Smells are such a constant that we tend to miss them and underplay their importance. At least until a special one hits us, and we are suddenly overcome with an indescribable feeling that many of us might compare to romantic rapture, or even confuse with true love. Stroll around certain residential sections of Los Angeles on a summer's evening, for example, and you are likely to catch a whiff of the jasmine flower. Jasmine is a common enough scent, but smelling it on an evening breeze is one of the most intoxicating experiences we know and has been known to drive some pretty strong emotions. Indeed, it's this kind of power that drives the never-ending appeal of both retail and wholesale perfume and colognes. Sold at both the most absurd high prices imaginable or via special deals at discount stores or as closeouts, perfumes are one of the constants of the commercial world, because almost nothing is more powerful than scent.
Perfumes, colognes and essential oils of various sorts have been with us for thousands of years, certainly going back as far as biblical times. Both the Old and New Testaments contain numerous references to perfumes and scents, from the lusty refrains of "Song of Solomon" to the myrrh with which one of the three wise men gifted the infant Jesus. Incense, an early form of perfume, has been burned as part of Christian, Hindu, Taoist and Buddhist rituals for centuries.
And so it went, on into notoriously filthy medieval Europe where bathing was rare and covering-up unpleasant odors drove a big part of the trade in exotic spices and flowers. As cleanliness slowly became more common, however, it was realized that certain aromas were good not only for covering up unpleasant odors but for maximizing humans' attractiveness to each other.

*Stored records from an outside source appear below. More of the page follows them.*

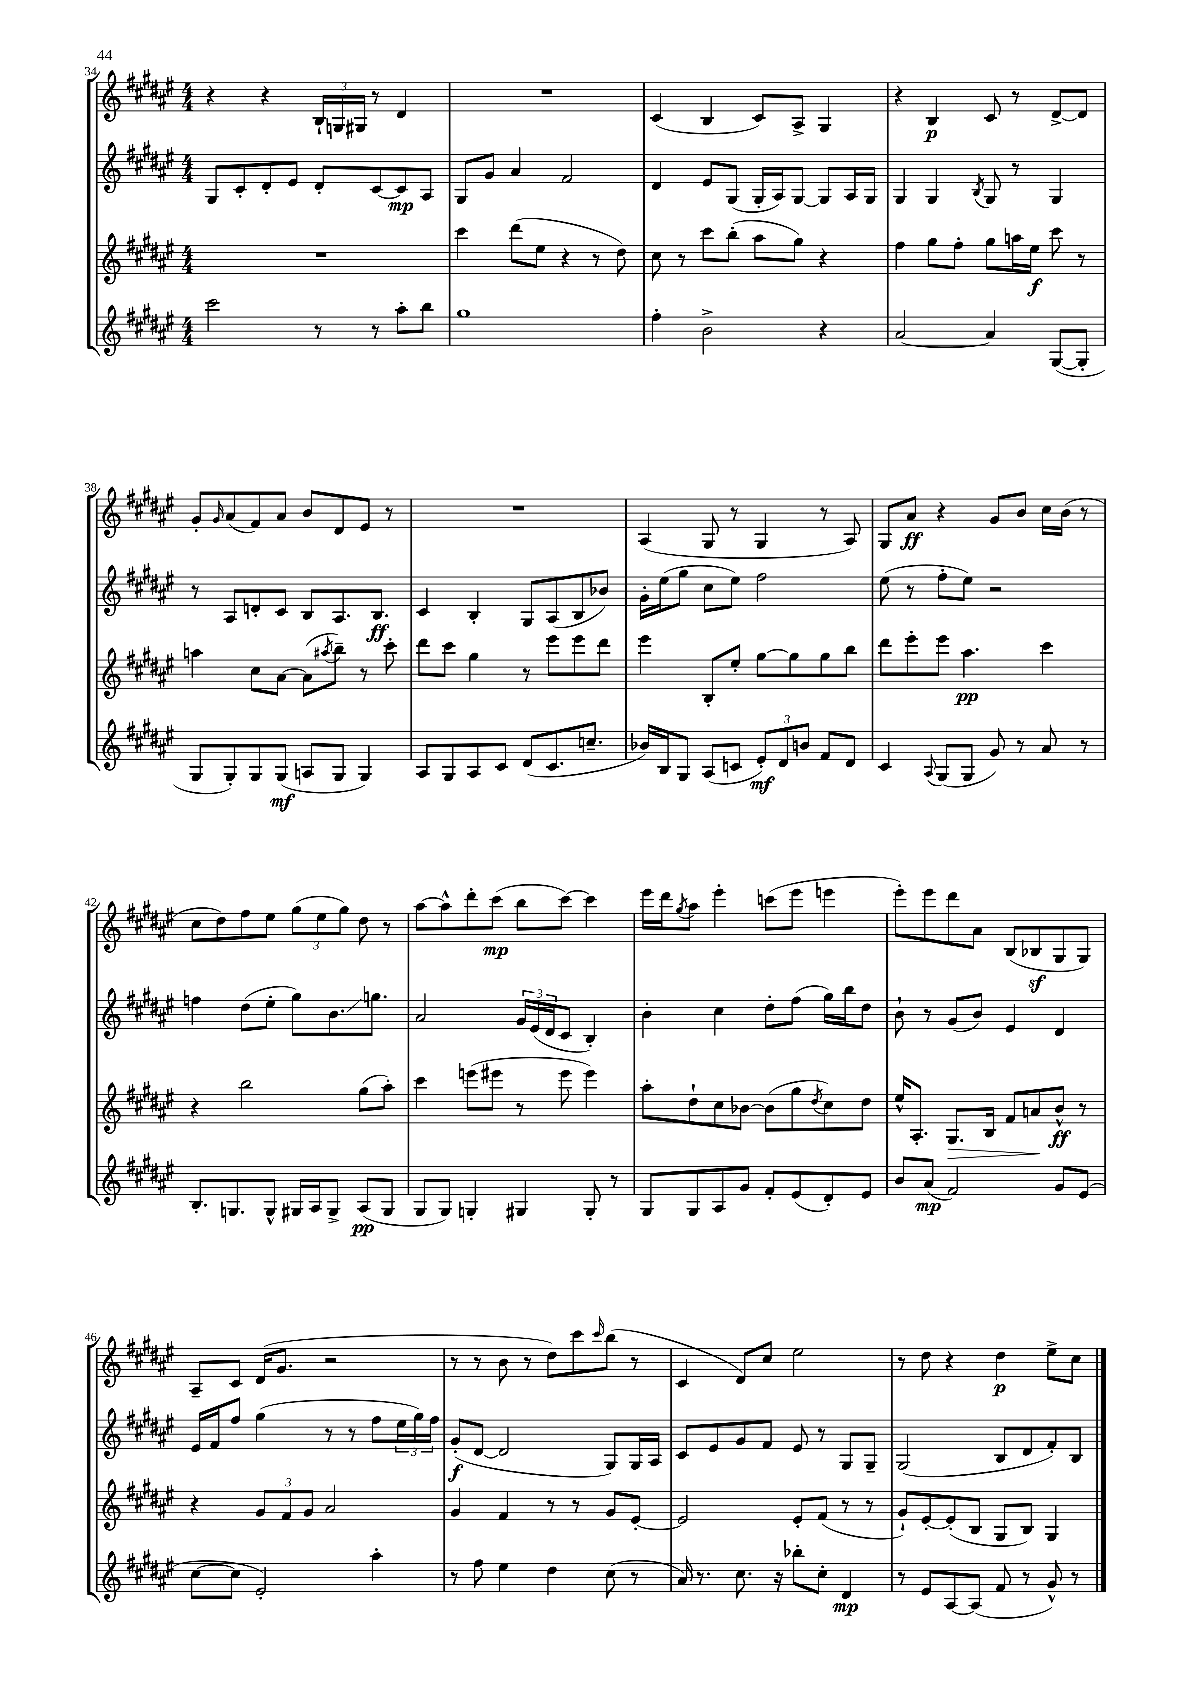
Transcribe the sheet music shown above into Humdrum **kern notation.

**kern	**kern	**kern	**kern
*staff4	*staff3	*staff2	*staff1
*clefG2	*clefG2	*clefG2	*clefG2
*k[f#c#g#d#a#e#]	*k[f#c#g#d#a#e#]	*k[f#c#g#d#a#e#]	*k[f#c#g#d#a#e#]
*M4/4	*M4/4	*M4/4	*M4/4
2ccc#	1r	8G#	4r
.	.	8c#'	.
.	.	8d#'	4r
.	.	8e#	.
8r	.	8d#'	24B`
.	.	.	24G
.	.	.	24G#
8r	.	[8c#	8r
8aa#'	.	8c#]	4d#
8bb	.	8A#	.
=	=	=	=
1gg#	4ccc#	8G#	1r
.	.	8g#	.
.	(8ddd#	4a#	.
.	8ee#	.	.
.	4r	2f#	.
.	8r	.	.
.	8dd#)	.	.
=	=	=	=
4ff#'	8cc#	4d#	(4c#
.	8r	.	.
2b^	8ccc#	8e#	4B
.	(8bb'	(8G#	.
.	8aa#	16G#'	8c#)
.	.	16A#)	.
.	8gg#)	[8G#	8A#^
4r	4r	8G#]	4G#
.	.	16A#	.
.	.	16G#	.
=	=	=	=
[2a#	4ff#	4G#	4r
.	8gg#	4G#	4B
.	8ff#'	.	.
.	.	8qB	.
4a#]	8gg#	8G#	8c#
.	16aa	8r	8r
.	16ee#	.	.
([8G#	8ccc#	4G#	[8d#^
8G#']	8r	.	8d#]
=	=	=	=
8G#	4aa	8r	8g#'
.	.	.	16qqg#
8G#')	.	8A#	(8a#
8G#	8cc#	8d'	8f#)
(8G#	[8a#	8c#	8a#
8A	(8a#]	8B	8b
.	8qaa#	.	.
8G#	8bb~)	8.A#	8d#
4G#)	8r	.	8e#
.	.	8.B	.
.	8ccc#'	.	8r
=	=	=	=
8A#	8ddd#	4c#	1r
8G#	8ccc#	.	.
8A#	4gg#	4B'	.
8c#	.	.	.
(8d#	8r	8G#	.
8.c#	8eee#	(8A#	.
.	8eee#	8B	.
8.cc~	.	.	.
.	8ddd#	8b-)	.
=	=	=	=
16b-)	4eee#	16g#'	(4A#
16B	.	(16ee#	.
8G#	.	8gg#	.
(8A#	8B'	8cc#	8G#
8c	8ee#'	8ee#)	8r
12e#')	[8gg#	2ff#	4G#
12d#	.	.	.
.	8gg#]	.	.
12b	.	.	.
8f#	8gg#	.	8r
8d#	8bb	.	8A#)
=	=	=	=
4c#	8ddd#	(8ee#	8G#
.	8eee#'	8r	8a#
8qqA#	.	.	.
(8G#	8eee#	8ff#'	4r
8G#	4.aa#	8ee#)	.
8g#)	.	2r	8g#
8r	.	.	8b
8a#	4ccc#	.	16cc#
.	.	.	(16b
8r	.	.	8r
=	=	=	=
8.B'	4r	4ff	8cc#
.	.	.	8dd#)
8.G	.	.	.
.	2bb	(8dd#	8ff#
8G^^	.	8ee#'	8ee#
16G#	.	8gg#)	(12gg#
16A#	.	.	.
.	.	.	12ee#
8G#^	.	8.b	.
.	.	.	12gg#)
(8A#	(8gg#	.	8dd#
.	.	8.gg	.
8G#	8aa#')	.	8r
=	=	=	=
8G#	4ccc#	2a#	[8aa#
8G#)	.	.	8aa#^^]
4G'	(8eee	.	8ddd#'
.	8eee#	.	(8ccc#
4G#	8r	24g#	8bb
.	.	(24e#	.
.	.	24d#	.
.	8eee#	8c#	[8ccc#)
8G#'	4eee#)	4B')	4ccc#]
8r	.	.	.
=	=	=	=
8G#	8aa#'	4b'	16eee#
.	.	.	16ddd#
.	.	.	8qgg#
8G#	8dd#`	.	8aa#
8A#	8cc#	4cc#	4eee#'
8g#	[8b-	.	.
8f#'	(8b-]	8dd#'	(8ccc
(8e#	8gg#	(8ff#	8eee#
.	8qdd#	.	.
8d#')	8cc#)	16gg#)	4eee
.	.	16bb	.
8e#	8dd#	8dd#	.
=	=	=	=
8b	16ee#^^	8b`	8eee#')
.	8.A#'	.	.
(8a#	.	8r	8eee#
2f#)	8.G#	(8g#	8ddd#
.	.	8b)	8a#
.	16B	.	.
.	8f#	4e#	(8B
.	8a	.	8B-
8g#	8b^^	4d#	8G#
(8e#	8r	.	8G#)
=	=	=	=
[8cc#	4r	16e#	8A#~
.	.	16f#	.
8cc#]	.	8ff#	8c#
2e#')	12g#	(4gg#	(16d#
.	.	.	8.g#
.	12f#	.	.
.	12g#	.	.
.	2a#	8r	2r
.	.	8r	.
4aa#'	.	8ff#	.
.	.	24ee#	.
.	.	24gg#)	.
.	.	24ff#	.
=	=	=	=
8r	4g#	(8g#'	8r
8ff#	.	[8d#	8r
4ee#	4f#	2d#]	8b
.	.	.	8r
4dd#	8r	.	8dd#)
.	8r	.	8ccc#
.	.	.	16qqccc#
(8cc#	8g#	8G#)	(8bb
8r	[8e#'	16G#	8r
.	.	16A#	.
=	=	=	=
16a#)	2e#]	8c#	4c#
8.r	.	.	.
.	.	8e#	.
8.cc#	.	8g#	8d#)
.	.	8f#	8cc#
16r	.	.	.
8bb-'	8e#'	8e#	2ee#
8cc#'	(8f#	8r	.
4d#	8r	8G#	.
.	8r	8G#~	.
=	=	=	=
8r	8g#`)	(2G#	8r
8e#	[8e#'	.	8dd#
[8A#	(8e#']	.	4r
(8A#]	8B	.	.
8f#	8G#	8B	4dd#
8r	8B)	8d#	.
8g#^^)	4G#	8f#')	8ee#^
8r	.	8B	8cc#
==	==	==	==
*-	*-	*-	*-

Obviously, not all scents are created equal and some are more associated with attraction than others. Why is jasmine, say, sexier than the smell of your standard daisy? We don't know, but another common ingredient of perfumes and colognes are animal derived products. In his classic work of pop-anthropology, The Naked Ape, Desmond Morris noted the phenomenon of contemporary women and men using every hygienic trick at their disposal to remove all of their natural scents, for fear of smelling bad, only to then add perfumes that include similar scents derived from various mammals. Why go through all this seemingly unnecessary work? Morris stated that we humans benefit from arousal, but only within limits. Too much sexually-related olfactory stimulation would be too distracting and would threaten the social order. However, just a little bit of that scent seems to be perfect for greasing the social wheels of contemporary society, where controlled flirtation never hurt anyone.
Still, for all its power and popularity, perfumery only became truly big business at the turn of the 20th century. It was both the scent-building acumen and marketing genius of self-made millionaire Francois Coty that propelled him from complete obscurity to one of the richest and most controversial men in France. A rough analogue of America's William Randolph Hearst, his extremist political leanings eventually got him into hot water near the time of his death in 1934, but his legacy in the world of scent remains strong. Coty, Inc. is currently the world's largest perfume manufacturers with a long list of celebrity-based scents named for everyone from Jennifer Lopez to Calvin Klein.
Perfume is so much a part of modern life that it's everywhere. You can find it at beyond astronomical prices, literally thousands of dollars an ounce, or for just a dollar or two for wholesale perfume and colognes sold as inexpensive cheap closeouts. At any price, we're pretty sure that as long as people exist, so will perfume. Why? Because to have more people, we need romance, and love and our sense of smell will never be separated. It's chemistry.